Foster might have treated the material as an E.T.A. Hoffmann tale of demonic possession or a believe-it-or-not Oliver Sacks case history, with the puppet functioning as Walter's transitional object. Instead, she takes it at face value. Is The Beaver an allegory on acting? Directing? It's tempting to imagine Foster herself talking through the increasingly nasty puppet; the movies this former child-star has directed or produced have been notably interested in unique prodigies with unusual ways of communicating. In Little Man Tate, Foster directed herself as the mother of an immaculately conceived kid genius; in Nell, Foster herself was the genius, a backwoods wild child with an invented language.

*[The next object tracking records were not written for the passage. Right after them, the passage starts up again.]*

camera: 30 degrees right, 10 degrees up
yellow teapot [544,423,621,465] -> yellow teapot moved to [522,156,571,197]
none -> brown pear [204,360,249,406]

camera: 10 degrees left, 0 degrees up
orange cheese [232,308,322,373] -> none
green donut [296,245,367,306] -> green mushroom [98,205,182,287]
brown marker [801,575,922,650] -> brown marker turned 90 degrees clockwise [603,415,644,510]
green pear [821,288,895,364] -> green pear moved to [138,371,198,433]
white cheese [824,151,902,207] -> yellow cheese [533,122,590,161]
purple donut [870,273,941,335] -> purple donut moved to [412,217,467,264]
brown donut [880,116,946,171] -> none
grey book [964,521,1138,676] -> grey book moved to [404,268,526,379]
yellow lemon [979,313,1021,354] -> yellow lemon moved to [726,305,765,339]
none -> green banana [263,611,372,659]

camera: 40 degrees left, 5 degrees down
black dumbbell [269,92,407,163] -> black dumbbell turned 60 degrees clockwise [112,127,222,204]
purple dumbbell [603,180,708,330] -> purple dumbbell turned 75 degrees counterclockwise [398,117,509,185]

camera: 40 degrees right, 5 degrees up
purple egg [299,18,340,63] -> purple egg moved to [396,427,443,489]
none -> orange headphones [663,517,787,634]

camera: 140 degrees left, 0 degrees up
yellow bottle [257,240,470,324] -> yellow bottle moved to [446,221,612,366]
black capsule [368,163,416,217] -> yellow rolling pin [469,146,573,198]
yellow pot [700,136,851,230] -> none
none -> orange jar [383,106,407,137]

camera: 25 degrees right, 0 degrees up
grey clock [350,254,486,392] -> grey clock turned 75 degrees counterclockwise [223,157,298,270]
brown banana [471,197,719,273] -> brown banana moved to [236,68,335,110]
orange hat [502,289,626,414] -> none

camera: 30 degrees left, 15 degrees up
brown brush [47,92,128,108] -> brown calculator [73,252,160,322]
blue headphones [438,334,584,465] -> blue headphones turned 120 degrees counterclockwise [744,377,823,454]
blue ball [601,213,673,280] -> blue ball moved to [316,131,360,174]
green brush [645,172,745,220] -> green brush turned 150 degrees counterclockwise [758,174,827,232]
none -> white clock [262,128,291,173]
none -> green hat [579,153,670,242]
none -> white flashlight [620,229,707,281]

She takes the maternal role in The Beaver—allowing Gibson the fun of babbling on like a hyperactive 8-year-old—but she clearly identifies, having cited in flacking the movie her own struggle with depression. Perhaps that's the problem. Mel's character isn't on Prozac, but the movie is—a succession of bland camera setups, cued to a highly conventional score. Would that the direction were half as nutty as the script or as wacked-out as its star!
This review appeared in print as "Mel Gibson Can Do Crazy: Playing mad and loving it in The Beaver."